A première vue, moi seul puis voir ce que je vois. Un autre peut voir les objets que je vois, de son point de vue nécessairement différent. Ou encore, il peut voir mon cerveau pendant que je vois, voir les corrélats neuronaux de ma vision. Mais nul ne peut voir ma vision, sauf moi. Tel est le gouffre, apparemment infranchissable, entre le sujet et l'objet.
Par exemple, je peux voir cette pomme que regarde mon voisin. Mais je ne peux pas voir sa vision de cette pomme. Et réciproquement. Le seul moyen d'échanger nos visions est d'en parler. Et même ce moyen est très loin de permettre un partage fiable. Ce que le langage permet, le plus souvent, c'est de nous faire croire que nous partageons.

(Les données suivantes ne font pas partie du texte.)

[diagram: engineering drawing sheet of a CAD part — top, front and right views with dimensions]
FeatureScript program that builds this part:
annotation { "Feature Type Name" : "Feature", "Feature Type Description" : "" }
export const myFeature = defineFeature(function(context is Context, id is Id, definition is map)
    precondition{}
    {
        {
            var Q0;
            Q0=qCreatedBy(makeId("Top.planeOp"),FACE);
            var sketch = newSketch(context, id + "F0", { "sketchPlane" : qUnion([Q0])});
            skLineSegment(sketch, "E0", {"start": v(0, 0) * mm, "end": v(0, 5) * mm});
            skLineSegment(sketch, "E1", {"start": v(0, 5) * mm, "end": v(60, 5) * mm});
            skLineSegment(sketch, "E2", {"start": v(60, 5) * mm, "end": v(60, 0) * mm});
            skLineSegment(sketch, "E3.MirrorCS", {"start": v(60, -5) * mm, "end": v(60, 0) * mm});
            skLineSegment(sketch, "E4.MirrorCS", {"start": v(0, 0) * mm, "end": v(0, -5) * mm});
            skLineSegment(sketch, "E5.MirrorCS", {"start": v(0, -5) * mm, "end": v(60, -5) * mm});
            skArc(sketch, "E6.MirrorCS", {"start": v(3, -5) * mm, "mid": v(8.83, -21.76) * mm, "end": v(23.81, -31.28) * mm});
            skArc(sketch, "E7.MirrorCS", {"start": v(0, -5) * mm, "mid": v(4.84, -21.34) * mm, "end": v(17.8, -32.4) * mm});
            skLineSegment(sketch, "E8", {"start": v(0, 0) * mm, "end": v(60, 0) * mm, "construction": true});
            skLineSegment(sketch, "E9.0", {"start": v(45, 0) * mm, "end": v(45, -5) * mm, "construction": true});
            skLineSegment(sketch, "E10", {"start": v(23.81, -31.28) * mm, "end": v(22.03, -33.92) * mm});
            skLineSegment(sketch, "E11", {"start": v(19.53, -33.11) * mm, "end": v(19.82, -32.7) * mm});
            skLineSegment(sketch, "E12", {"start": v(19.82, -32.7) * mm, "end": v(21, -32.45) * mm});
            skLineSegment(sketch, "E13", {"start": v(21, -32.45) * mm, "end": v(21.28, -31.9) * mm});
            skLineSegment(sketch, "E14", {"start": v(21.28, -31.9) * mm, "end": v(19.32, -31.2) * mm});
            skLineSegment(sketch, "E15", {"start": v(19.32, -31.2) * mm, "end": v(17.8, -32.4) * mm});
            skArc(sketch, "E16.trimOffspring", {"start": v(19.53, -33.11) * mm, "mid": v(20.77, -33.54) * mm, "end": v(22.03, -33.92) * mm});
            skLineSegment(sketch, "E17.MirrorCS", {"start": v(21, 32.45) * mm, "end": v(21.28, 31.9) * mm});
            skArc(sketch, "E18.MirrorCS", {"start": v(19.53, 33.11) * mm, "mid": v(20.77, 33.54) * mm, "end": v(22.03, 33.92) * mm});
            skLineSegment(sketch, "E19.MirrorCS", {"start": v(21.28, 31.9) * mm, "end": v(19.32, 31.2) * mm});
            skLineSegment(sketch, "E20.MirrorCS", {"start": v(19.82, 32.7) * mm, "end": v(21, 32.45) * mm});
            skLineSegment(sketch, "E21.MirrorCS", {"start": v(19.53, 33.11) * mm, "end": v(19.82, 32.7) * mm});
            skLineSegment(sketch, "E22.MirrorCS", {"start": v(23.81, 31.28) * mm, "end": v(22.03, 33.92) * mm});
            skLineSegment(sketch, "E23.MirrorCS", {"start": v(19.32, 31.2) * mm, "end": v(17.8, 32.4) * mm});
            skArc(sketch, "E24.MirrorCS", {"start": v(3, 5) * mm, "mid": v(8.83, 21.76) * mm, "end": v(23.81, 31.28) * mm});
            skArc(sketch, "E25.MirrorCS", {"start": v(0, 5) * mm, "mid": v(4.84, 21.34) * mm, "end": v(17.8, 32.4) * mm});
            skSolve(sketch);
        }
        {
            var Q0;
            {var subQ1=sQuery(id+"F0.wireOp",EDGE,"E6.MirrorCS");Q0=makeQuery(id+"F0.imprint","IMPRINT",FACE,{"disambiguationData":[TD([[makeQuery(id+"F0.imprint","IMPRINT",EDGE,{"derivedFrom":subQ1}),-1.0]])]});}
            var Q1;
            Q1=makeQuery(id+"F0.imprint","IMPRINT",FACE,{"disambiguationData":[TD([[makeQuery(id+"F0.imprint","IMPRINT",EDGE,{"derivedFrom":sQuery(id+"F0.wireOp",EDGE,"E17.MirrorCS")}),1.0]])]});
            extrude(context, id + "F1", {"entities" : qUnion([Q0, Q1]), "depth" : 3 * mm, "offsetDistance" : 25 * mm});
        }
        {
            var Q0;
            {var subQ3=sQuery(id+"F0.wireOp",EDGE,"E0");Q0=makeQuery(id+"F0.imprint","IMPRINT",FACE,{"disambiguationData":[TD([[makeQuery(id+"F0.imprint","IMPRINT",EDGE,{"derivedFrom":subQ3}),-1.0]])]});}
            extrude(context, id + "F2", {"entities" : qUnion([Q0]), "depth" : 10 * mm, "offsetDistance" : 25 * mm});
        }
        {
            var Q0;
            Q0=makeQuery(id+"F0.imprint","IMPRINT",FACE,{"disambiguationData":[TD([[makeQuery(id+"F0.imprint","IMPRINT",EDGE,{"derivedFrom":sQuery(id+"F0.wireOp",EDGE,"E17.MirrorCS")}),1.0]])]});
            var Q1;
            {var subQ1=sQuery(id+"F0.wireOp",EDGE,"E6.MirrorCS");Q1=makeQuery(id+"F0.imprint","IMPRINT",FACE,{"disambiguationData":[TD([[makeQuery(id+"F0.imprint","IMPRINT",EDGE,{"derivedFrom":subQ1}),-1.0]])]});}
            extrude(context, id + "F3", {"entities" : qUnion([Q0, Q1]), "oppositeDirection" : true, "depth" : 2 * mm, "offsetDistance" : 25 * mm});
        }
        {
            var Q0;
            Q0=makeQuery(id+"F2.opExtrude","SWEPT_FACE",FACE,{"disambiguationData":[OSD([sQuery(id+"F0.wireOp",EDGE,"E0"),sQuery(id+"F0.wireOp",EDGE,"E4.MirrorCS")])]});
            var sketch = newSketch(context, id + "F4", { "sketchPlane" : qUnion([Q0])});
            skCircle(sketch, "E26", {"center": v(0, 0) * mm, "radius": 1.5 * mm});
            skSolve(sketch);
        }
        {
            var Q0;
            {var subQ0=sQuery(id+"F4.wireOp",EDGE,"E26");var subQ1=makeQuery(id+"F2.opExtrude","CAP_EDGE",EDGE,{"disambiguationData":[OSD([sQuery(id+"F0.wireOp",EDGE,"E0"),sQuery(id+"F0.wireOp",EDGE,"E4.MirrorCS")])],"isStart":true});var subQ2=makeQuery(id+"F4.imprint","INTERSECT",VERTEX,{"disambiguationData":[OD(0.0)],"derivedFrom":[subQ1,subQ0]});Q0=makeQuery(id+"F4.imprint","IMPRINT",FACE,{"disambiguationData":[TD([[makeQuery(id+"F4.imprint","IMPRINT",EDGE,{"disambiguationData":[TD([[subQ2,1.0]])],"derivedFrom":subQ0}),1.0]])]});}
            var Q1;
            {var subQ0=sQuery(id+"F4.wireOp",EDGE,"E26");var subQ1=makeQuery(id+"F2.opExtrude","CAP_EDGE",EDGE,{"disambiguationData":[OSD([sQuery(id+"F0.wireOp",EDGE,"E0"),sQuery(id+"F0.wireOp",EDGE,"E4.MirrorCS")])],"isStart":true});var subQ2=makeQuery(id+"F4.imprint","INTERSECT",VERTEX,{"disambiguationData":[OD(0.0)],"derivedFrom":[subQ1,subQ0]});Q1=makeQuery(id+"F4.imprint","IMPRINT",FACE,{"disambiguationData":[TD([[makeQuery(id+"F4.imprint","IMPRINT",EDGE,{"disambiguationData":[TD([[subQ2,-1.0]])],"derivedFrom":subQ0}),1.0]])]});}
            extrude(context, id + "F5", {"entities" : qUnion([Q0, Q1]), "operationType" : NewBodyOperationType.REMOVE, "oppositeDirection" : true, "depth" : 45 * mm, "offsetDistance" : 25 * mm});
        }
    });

Ainsi, je ne peux voir que des objets, ou la part objective des perceptions subjectives d'autrui. Je ne peux jamais voir un autre sujet à la manière d'un objet, ni la part proprement subjective de sa perception, son acte de percevoir.
Cet acte de percevoir étant la conscience, comprise comme acte ou activité, il s'ensuit que je ne peux pas voir la conscience : du moins, je ne peux pas voir une autre conscience, à la manière d'un objet. Inversement, autrui ne peux me voir, moi, en tant que conscience. Il ne peut voir que ma part objective ou objectivable.

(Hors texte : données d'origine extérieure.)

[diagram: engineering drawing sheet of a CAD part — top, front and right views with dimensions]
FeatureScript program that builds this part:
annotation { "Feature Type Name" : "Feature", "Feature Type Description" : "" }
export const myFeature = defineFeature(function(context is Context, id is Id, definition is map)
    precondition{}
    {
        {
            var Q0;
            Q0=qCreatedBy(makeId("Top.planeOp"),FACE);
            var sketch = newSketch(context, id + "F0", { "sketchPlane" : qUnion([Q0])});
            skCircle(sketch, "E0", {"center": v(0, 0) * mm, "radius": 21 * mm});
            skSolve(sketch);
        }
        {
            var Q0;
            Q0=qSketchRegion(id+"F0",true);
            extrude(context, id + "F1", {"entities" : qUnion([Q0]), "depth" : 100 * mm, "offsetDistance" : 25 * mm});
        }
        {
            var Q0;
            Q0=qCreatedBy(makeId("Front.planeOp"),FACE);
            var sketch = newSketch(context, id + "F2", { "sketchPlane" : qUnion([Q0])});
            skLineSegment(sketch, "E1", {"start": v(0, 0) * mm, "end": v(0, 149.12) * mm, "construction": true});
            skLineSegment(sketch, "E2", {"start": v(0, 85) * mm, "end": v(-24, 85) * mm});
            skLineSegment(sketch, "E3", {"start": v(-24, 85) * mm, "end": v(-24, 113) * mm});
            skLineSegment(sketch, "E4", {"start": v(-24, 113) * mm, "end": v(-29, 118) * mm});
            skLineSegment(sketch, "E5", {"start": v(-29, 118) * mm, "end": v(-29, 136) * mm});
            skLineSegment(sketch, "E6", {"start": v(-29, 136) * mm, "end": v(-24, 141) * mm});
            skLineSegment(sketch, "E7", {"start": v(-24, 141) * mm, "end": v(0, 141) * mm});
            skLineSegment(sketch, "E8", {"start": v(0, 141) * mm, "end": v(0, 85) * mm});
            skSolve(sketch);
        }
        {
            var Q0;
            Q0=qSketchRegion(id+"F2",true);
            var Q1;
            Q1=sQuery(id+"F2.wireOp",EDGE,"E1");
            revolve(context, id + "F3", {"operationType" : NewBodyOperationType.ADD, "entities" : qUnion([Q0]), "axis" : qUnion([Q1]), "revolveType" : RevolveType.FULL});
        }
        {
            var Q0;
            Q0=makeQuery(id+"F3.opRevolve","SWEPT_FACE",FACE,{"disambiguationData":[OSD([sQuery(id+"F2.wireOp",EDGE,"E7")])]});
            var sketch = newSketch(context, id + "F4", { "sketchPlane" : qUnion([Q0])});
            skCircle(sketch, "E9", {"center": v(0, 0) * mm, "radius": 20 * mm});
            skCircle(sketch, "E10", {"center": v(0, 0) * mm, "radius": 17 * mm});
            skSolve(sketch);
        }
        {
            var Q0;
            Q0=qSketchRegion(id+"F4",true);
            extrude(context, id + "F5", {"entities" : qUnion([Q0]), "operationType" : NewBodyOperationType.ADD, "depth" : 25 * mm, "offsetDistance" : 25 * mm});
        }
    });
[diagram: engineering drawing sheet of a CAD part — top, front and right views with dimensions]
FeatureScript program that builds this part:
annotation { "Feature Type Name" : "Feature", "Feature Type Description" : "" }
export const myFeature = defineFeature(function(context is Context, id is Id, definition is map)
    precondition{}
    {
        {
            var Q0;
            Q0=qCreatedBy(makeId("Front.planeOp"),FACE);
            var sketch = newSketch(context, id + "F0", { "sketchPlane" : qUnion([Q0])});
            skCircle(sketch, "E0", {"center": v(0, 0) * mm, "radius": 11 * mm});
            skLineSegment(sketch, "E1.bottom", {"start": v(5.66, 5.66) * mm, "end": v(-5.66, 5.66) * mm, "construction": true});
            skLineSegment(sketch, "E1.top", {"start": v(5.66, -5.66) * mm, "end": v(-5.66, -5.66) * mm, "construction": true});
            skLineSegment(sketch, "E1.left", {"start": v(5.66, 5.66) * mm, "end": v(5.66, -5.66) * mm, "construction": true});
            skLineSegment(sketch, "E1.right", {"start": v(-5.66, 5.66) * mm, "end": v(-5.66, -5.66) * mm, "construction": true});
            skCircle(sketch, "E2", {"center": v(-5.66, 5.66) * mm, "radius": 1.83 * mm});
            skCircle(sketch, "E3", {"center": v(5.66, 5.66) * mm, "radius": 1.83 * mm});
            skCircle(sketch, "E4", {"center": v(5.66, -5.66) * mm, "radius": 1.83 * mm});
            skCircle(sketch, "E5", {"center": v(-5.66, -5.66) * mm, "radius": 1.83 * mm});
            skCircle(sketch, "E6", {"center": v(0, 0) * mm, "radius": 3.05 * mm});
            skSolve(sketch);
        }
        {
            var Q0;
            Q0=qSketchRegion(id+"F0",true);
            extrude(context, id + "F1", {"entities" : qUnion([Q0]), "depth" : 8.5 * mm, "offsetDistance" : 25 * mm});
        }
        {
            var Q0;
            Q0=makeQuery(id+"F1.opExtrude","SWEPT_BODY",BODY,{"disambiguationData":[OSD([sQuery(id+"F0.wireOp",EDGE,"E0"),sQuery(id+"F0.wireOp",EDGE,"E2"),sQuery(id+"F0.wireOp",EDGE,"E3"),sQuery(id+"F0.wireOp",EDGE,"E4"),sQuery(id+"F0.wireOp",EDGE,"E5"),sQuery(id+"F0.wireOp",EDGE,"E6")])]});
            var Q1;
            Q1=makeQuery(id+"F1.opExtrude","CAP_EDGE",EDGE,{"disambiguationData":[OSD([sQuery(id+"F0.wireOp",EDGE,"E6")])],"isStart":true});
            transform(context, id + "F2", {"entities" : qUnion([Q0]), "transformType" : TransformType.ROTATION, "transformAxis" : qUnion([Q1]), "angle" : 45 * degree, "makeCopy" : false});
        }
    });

Mais l'acte de voir ne peut être objet de vision. Le sujet ne peut devenir objet. Même si je pouvais voir ce que vous voyez en cet instant, je ne pourrais pour autant voir l'acte par lequel vous voyez.
Et, plus profondément, je ne peux moi-même objectiver cet acte pour moi-même. Le sujet ne peut s'objectiver lui-même. C'est cela être sujet : être ce qui est, mais qui n'est rien d'objectif. Plus encore, c'est être ce par quoi tout est connu, mais qui n'est connu par rien. "Cela par quoi tout devient connu, mais que rien ne peut connaître".
Pourtant, des expériences tendent à prouver que les perceptions peuvent être perçues. Voici un article qui rend compte de ce genre de recherche. Un algorithme peut reconstituer en gros ce qu'un sujet voit :
On voit ainsi ce qu'un sujet voit.
Un compte-rendu de l'article : https://www.sciencemag.org/news/2018/01/mind-reading-algorithm-can-decode-pictures-your-head#
Une vidéo :
Il ne fait guère de doute que ces algorithmes pourront un jour reconstituer parfaitement ce que je vois, ce que j'entends et, même, les mots que j'articule "dans ma tête".
Mais pour autant, peut-on dire que cette IA voit ma vision elle-même ?
Non. Elle reconstitue (car, à proprement parler, elle ne "voit" rien) le contenu de ma vision, de mon expérience. Sa part objective ou objectivable. Mais elle ne perçoit pas sa part subjective - l'acte de conscience. Car le sujet ne peut devenir objet, sans quoi il n'est plus sujet ! La conscience ne peut se réduire à un objet perçu sans cesser, par là-même, d'être conscience. Elle peut certes se manifester partiellement comme objet, à la manière d'un miroir qui manifeste en effet son essence quand il reflète des objets. Mais elle ne peut elle-même devenir objet sans cesser d'être sujet.
Un autre peut donc voir "ce que je vois", mais non pas l'acte par lequel je vois, ma vision proprement dite, c'est-à-dire moi. A moins d'être moi. Peut-être sommes-nous un seul et même sujet ? Une seule conscience ?
Si nous sommes une seule et même conscience, comment expliquez-vous que je ne perçoive pas ce que perçoit mon voisin ?
RépondreSupprimerJe ne l'explique pas. Mais une réponse pourrait être que la conscience s'identifie à deux corps différents, un peu comme je peux jouer deux personnages différents, ou rêver deux personnages différents. Ils peuvent ne pas "percevoir" ce que l'autre perçoit alors qu'ils existent dans la même conscience.